§ Your task:
Please copy word for word the part of the Franklin budget passage starting at "The 2023-24 (FY24)" and ending at "levels are maintained.".

§ Supplied passage:
Significant infrastructure investment continues through the City’s Invest Franklin initiative that supports our 10-year, $380 million Capital Investment Plan. Recent highlights include the completion of the 96 West Multi-Use Trail, the opening of renovated ballfields in partnership with Franklin Special School District, and completion of an award-winning bridge to connect the community to the site of our future park in southeast Franklin. Later this year, we will see the completion of the City’s expanded and upgraded Water Reclamation Facility and the opening of the Franklin Road improvements.
Despite these successes, significant challenges remain. The City of Franklin continues to be bolstered by strong long-term financial plans and policies that provide vital financial capacity to meet both challenges and opportunities. Our best efforts will be required to meet the demands that lie ahead. The City must continue to deliver high-quality services, enhance existing infrastructure, and prepare for growth in terms of services, infrastructure, and community impact. The City of Franklin will craft a budget and action plan that is both fiscally prudent and consistent in maintaining our commitment to high-quality community service.
The 2023-24 (FY24) General Fund budget is $102,534,136, which represents an increase of 3.4% compared to the current $99,187,604 budget for 2022-23 (FY23). The FY24 budget for all funds is $218,138,422, which represents an increase of 0.5% compared to FY23.
Highlights of the 2023-24 Budget
• The budget is balanced.
• The budget fully complies with the Board of Mayor and Aldermen’s debt and fund reserve policies.
• Essential service levels are maintained.

§ Recorded information:
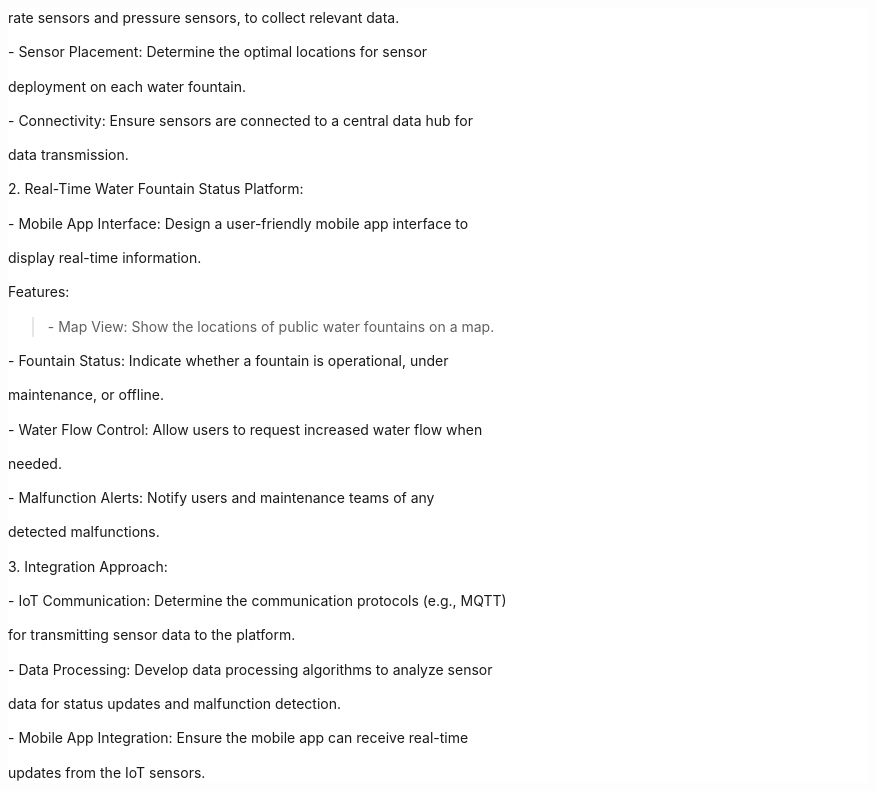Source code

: rate sensors and pressure sensors, to collect relevant data.



\- Sensor Placement: Determine the optimal locations for sensor

deployment on each water fountain.



\- Connectivity: Ensure sensors are connected to a central data hub for

data transmission.



2\. Real-Time Water Fountain Status Platform:



\- Mobile App Interface: Design a user-friendly mobile app interface to

display real-time information.



Features:



> \- Map View: Show the locations of public water fountains on a map.



\- Fountain Status: Indicate whether a fountain is operational, under

maintenance, or offline.



\- Water Flow Control: Allow users to request increased water flow when

needed.



\- Malfunction Alerts: Notify users and maintenance teams of any

detected malfunctions.



3\. Integration Approach:



\- IoT Communication: Determine the communication protocols (e.g., MQTT)

for transmitting sensor data to the platform.



\- Data Processing: Develop data processing algorithms to analyze sensor

data for status updates and malfunction detection.



\- Mobile App Integration: Ensure the mobile app can receive real-time

updates from the IoT sensors.


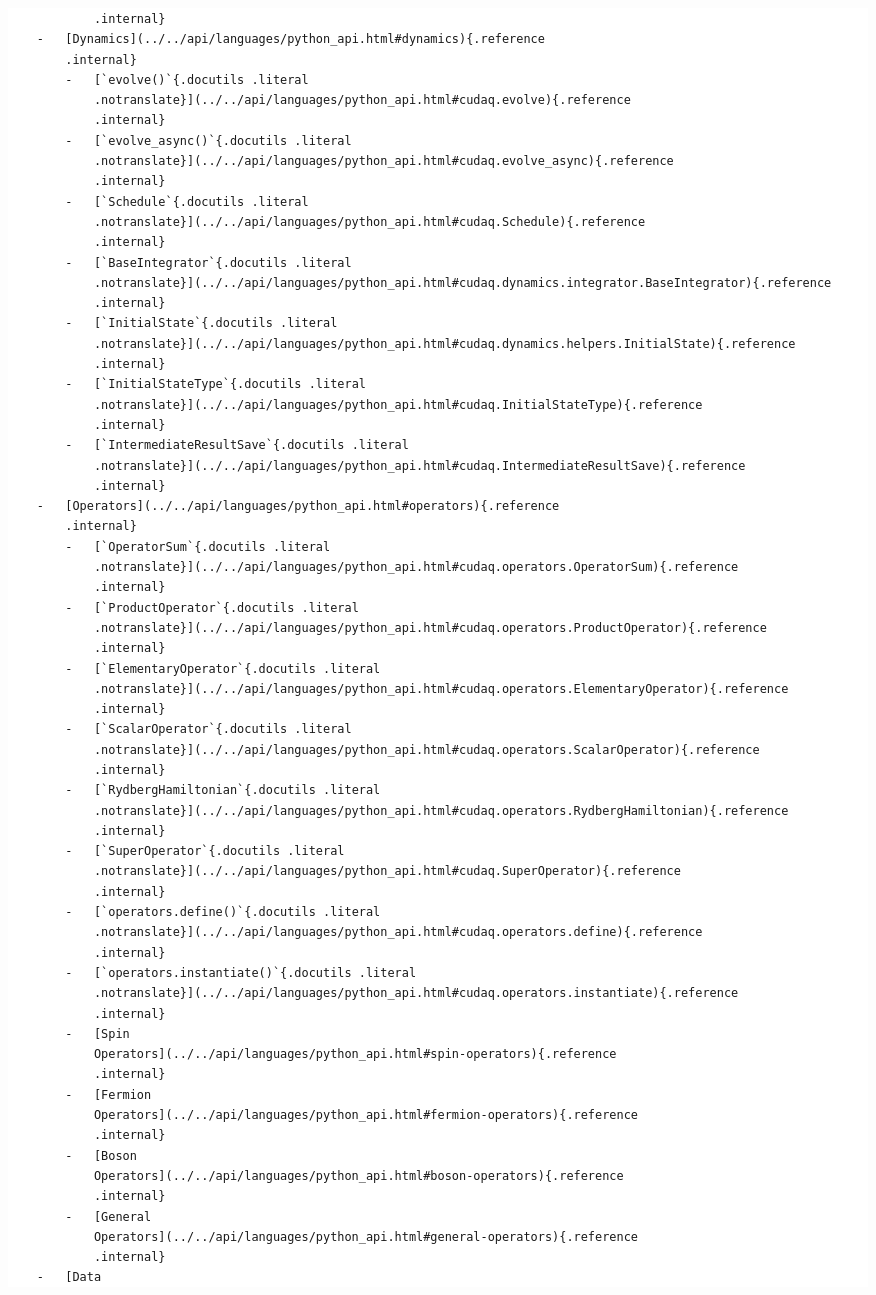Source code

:                 .internal}
        -   [Dynamics](../../api/languages/python_api.html#dynamics){.reference
            .internal}
            -   [`evolve()`{.docutils .literal
                .notranslate}](../../api/languages/python_api.html#cudaq.evolve){.reference
                .internal}
            -   [`evolve_async()`{.docutils .literal
                .notranslate}](../../api/languages/python_api.html#cudaq.evolve_async){.reference
                .internal}
            -   [`Schedule`{.docutils .literal
                .notranslate}](../../api/languages/python_api.html#cudaq.Schedule){.reference
                .internal}
            -   [`BaseIntegrator`{.docutils .literal
                .notranslate}](../../api/languages/python_api.html#cudaq.dynamics.integrator.BaseIntegrator){.reference
                .internal}
            -   [`InitialState`{.docutils .literal
                .notranslate}](../../api/languages/python_api.html#cudaq.dynamics.helpers.InitialState){.reference
                .internal}
            -   [`InitialStateType`{.docutils .literal
                .notranslate}](../../api/languages/python_api.html#cudaq.InitialStateType){.reference
                .internal}
            -   [`IntermediateResultSave`{.docutils .literal
                .notranslate}](../../api/languages/python_api.html#cudaq.IntermediateResultSave){.reference
                .internal}
        -   [Operators](../../api/languages/python_api.html#operators){.reference
            .internal}
            -   [`OperatorSum`{.docutils .literal
                .notranslate}](../../api/languages/python_api.html#cudaq.operators.OperatorSum){.reference
                .internal}
            -   [`ProductOperator`{.docutils .literal
                .notranslate}](../../api/languages/python_api.html#cudaq.operators.ProductOperator){.reference
                .internal}
            -   [`ElementaryOperator`{.docutils .literal
                .notranslate}](../../api/languages/python_api.html#cudaq.operators.ElementaryOperator){.reference
                .internal}
            -   [`ScalarOperator`{.docutils .literal
                .notranslate}](../../api/languages/python_api.html#cudaq.operators.ScalarOperator){.reference
                .internal}
            -   [`RydbergHamiltonian`{.docutils .literal
                .notranslate}](../../api/languages/python_api.html#cudaq.operators.RydbergHamiltonian){.reference
                .internal}
            -   [`SuperOperator`{.docutils .literal
                .notranslate}](../../api/languages/python_api.html#cudaq.SuperOperator){.reference
                .internal}
            -   [`operators.define()`{.docutils .literal
                .notranslate}](../../api/languages/python_api.html#cudaq.operators.define){.reference
                .internal}
            -   [`operators.instantiate()`{.docutils .literal
                .notranslate}](../../api/languages/python_api.html#cudaq.operators.instantiate){.reference
                .internal}
            -   [Spin
                Operators](../../api/languages/python_api.html#spin-operators){.reference
                .internal}
            -   [Fermion
                Operators](../../api/languages/python_api.html#fermion-operators){.reference
                .internal}
            -   [Boson
                Operators](../../api/languages/python_api.html#boson-operators){.reference
                .internal}
            -   [General
                Operators](../../api/languages/python_api.html#general-operators){.reference
                .internal}
        -   [Data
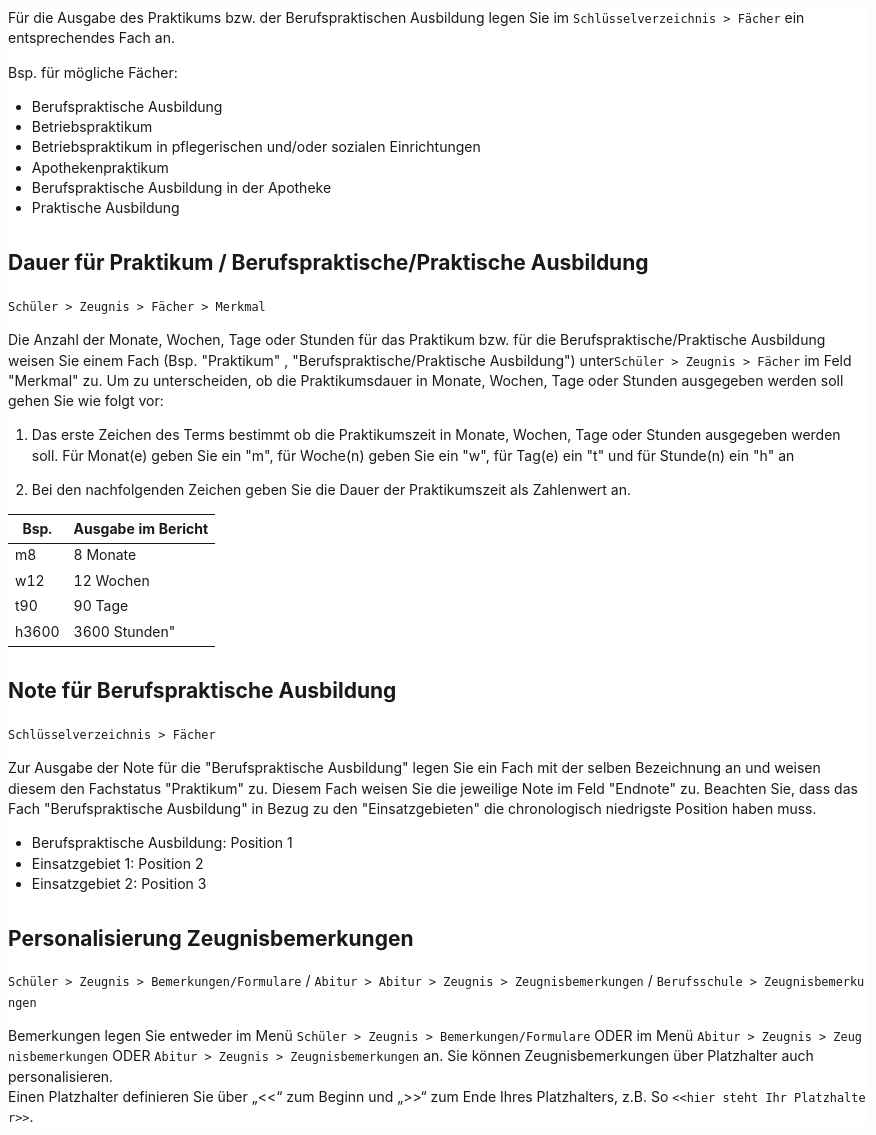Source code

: Für die Ausgabe des Praktikums bzw. der Berufspraktischen Ausbildung legen Sie im `Schlüsselverzeichnis > Fächer` ein entsprechendes Fach an.

Bsp. für mögliche Fächer:
* Berufspraktische Ausbildung
* Betriebspraktikum
* Betriebspraktikum in pflegerischen und/oder sozialen Einrichtungen
* Apothekenpraktikum
* Berufspraktische Ausbildung in der Apotheke
* Praktische Ausbildung

## Dauer für Praktikum / Berufspraktische/Praktische Ausbildung 

`Schüler > Zeugnis > Fächer > Merkmal`

Die Anzahl der Monate, Wochen, Tage oder Stunden für das Praktikum bzw. für die Berufspraktische/Praktische Ausbildung weisen Sie einem Fach (Bsp. "Praktikum" , "Berufspraktische/Praktische Ausbildung")  unter`Schüler > Zeugnis > Fächer` im Feld "Merkmal" zu. Um zu unterscheiden, ob die Praktikumsdauer in Monate, Wochen, Tage oder Stunden ausgegeben werden soll gehen Sie wie folgt vor:

1) Das erste Zeichen des Terms bestimmt ob die Praktikumszeit in Monate, Wochen, Tage oder Stunden ausgegeben werden soll. Für Monat(e) geben Sie ein "m", für Woche(n) geben Sie ein "w", für Tag(e) ein "t" und für Stunde(n) ein "h" an

2) Bei den nachfolgenden Zeichen geben Sie die Dauer der Praktikumszeit als Zahlenwert an.

Bsp. | Ausgabe im Bericht
--|--
m8 | 8 Monate
w12 | 12 Wochen
t90 | 90 Tage
h3600 | 3600 Stunden"

## Note für Berufspraktische Ausbildung 

`Schlüsselverzeichnis > Fächer`

Zur Ausgabe der Note für die "Berufspraktische Ausbildung" legen Sie ein Fach mit der selben Bezeichnung an und weisen diesem den Fachstatus "Praktikum" zu. Diesem Fach weisen Sie die jeweilige Note im Feld "Endnote" zu. Beachten Sie, dass das Fach "Berufspraktische Ausbildung" in Bezug zu den "Einsatzgebieten" die chronologisch niedrigste Position haben muss. 

* Berufspraktische Ausbildung: Position 1
* Einsatzgebiet 1: Position 2
* Einsatzgebiet 2: Position 3

## Personalisierung Zeugnisbemerkungen 

`Schüler > Zeugnis > Bemerkungen/Formulare` / `Abitur > Abitur > Zeugnis > Zeugnisbemerkungen` / `Berufsschule > Zeugnisbemerkungen`

Bemerkungen legen Sie entweder im Menü `Schüler > Zeugnis > Bemerkungen/Formulare` ODER im Menü `Abitur > Zeugnis > Zeugnisbemerkungen` ODER `Abitur > Zeugnis > Zeugnisbemerkungen` an. Sie können Zeugnisbemerkungen über Platzhalter auch personalisieren.  
Einen Platzhalter definieren Sie über „<<“ zum Beginn und „>>“ zum Ende Ihres Platzhalters, z.B.  So `<<hier steht Ihr Platzhalter>>`.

§ Task response:
The 2023-24 (FY24) General Fund budget is $102,534,136, which represents an increase of 3.4% compared to the current $99,187,604 budget for 2022-23 (FY23). The FY24 budget for all funds is $218,138,422, which represents an increase of 0.5% compared to FY23.
Highlights of the 2023-24 Budget
• The budget is balanced.
• The budget fully complies with the Board of Mayor and Aldermen’s debt and fund reserve policies.
• Essential service levels are maintained.